I did face a moral dilemma while writing the story. Eicker was apprehensive to give his name for my piece because he was scared to share his story. I told him that I would not include anything he was not comfortable with, and I am thankful that he gave me permission to share his story. Even though he claims that he no longer cares about anonymity, I still felt that I was doing wrong by including his name.

Initially, writing a story in which I had free rein to talk about anything I wanted was daunting. Once I began writing and interviewing, however, my mindset completely changed. My passion for Bargelt’s cause grew tenfold, and I thoroughly enjoyed writing this piece.
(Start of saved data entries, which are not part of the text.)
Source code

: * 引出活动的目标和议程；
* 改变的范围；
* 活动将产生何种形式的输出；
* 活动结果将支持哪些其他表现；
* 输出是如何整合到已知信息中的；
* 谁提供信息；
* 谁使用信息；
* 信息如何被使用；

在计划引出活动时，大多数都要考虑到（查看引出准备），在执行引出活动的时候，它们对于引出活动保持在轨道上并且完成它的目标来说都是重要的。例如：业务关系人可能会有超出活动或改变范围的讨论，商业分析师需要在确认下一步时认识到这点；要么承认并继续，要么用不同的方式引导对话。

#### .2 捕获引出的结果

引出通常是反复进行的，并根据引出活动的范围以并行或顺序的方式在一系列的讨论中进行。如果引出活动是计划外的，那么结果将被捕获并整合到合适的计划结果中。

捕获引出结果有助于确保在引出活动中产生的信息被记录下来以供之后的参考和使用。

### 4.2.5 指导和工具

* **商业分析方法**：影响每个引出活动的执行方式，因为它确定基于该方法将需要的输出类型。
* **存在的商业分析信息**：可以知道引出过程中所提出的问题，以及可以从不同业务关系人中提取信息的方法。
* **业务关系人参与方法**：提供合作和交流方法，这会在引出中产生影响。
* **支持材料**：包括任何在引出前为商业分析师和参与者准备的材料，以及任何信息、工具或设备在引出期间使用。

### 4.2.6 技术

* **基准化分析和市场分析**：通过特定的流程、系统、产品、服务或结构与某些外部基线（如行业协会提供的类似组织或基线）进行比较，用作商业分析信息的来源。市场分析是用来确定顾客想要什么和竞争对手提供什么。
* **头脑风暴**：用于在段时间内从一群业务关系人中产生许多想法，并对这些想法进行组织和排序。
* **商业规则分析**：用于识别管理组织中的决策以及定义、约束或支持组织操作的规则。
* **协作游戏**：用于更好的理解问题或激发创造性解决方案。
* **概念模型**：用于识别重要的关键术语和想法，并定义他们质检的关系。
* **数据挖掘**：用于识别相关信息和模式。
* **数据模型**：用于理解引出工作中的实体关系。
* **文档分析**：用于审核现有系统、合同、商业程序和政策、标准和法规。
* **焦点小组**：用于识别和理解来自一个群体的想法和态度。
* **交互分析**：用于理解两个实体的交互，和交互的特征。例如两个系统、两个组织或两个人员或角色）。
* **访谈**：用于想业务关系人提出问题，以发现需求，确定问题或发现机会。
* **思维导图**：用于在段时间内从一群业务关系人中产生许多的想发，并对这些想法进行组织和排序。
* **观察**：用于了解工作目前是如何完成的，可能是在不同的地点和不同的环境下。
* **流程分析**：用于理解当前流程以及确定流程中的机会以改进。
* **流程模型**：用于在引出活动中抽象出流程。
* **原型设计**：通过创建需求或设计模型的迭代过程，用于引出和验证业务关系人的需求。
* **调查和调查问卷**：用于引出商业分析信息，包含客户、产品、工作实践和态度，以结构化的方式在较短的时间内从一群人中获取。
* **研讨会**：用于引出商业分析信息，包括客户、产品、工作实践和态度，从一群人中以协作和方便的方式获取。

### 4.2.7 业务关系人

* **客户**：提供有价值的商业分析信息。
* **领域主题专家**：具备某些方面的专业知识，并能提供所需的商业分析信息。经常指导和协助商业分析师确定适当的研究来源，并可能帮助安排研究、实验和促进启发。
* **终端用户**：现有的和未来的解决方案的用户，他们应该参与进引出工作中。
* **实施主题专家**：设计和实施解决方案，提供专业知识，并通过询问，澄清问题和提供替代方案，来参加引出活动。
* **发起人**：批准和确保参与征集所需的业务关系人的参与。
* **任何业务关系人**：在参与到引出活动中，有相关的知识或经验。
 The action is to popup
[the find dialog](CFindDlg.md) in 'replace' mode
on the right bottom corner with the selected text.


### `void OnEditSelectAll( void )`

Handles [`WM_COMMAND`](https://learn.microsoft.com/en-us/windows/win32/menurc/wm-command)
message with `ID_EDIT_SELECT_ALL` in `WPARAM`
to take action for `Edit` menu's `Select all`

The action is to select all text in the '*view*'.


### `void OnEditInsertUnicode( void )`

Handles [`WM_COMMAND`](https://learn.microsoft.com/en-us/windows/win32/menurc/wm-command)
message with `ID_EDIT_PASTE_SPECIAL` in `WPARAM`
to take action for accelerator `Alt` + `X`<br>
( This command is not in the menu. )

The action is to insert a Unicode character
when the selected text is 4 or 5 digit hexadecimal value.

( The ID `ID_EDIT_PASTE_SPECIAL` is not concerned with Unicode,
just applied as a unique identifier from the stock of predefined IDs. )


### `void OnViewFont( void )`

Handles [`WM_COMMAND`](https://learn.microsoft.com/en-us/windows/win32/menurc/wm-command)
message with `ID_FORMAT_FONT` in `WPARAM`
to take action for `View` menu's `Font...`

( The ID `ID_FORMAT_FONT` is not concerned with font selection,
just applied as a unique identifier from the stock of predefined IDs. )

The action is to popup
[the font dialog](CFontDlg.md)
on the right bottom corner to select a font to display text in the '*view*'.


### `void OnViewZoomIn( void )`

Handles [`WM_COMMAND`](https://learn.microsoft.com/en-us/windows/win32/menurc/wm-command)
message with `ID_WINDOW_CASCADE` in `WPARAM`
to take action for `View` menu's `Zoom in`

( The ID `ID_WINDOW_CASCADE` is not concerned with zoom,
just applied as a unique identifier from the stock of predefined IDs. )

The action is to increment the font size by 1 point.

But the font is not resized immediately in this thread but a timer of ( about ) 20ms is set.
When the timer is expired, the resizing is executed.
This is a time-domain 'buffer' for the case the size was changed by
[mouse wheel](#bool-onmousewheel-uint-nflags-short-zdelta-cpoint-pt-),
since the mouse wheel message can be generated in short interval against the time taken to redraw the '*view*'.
I’m thankful to have inspiring women like Bargelt in my life, and I hope one day I can be somebody who others look up to as well.


I grew up in Long Beach, California, where I was spoiled with warm weather year-round, a 15-minute commute to some of the most beautiful beaches in the world, and a two-hour drive to Big Bear Mountain. In 2018, I graduated from Los Alamitos High School, a public school of roughly 3,200 students that is on the border of Long Beach and Los Alamitos.

Growing up, I lived in a very sports-oriented household, specifically baseball. My father played baseball at California State University, Long Beach, and helped bring his team to the College World Series in 1989. Shortly after, he met my mother in a co-ed slo pitch softball league. My parents’ passion for sports kindled my love for them as well. From the ages of 5 to 17, I played softball, soccer, basketball, lacrosse, and flag football.

I am now a freshman studying communication at the University of Utah in hopes of becoming a force to be reckoned with within the sports journalism and broadcasting field. Ever since I was a child and found out that I could not become a Major League Baseball player, I’ve been enamored with the idea of working, rather than playing, for the MLB.

The brief time I have spent at the U has given me everything I could have asked for and more. The leap of faith I took in moving out of a home that I have always lived in, and moving to a new state with completely different weather, sights, and opportunities. Knowing that I live among some of the most incredible national parks in the nation has been a sobering experience, and I cannot wait to see what these next three years have in store for me.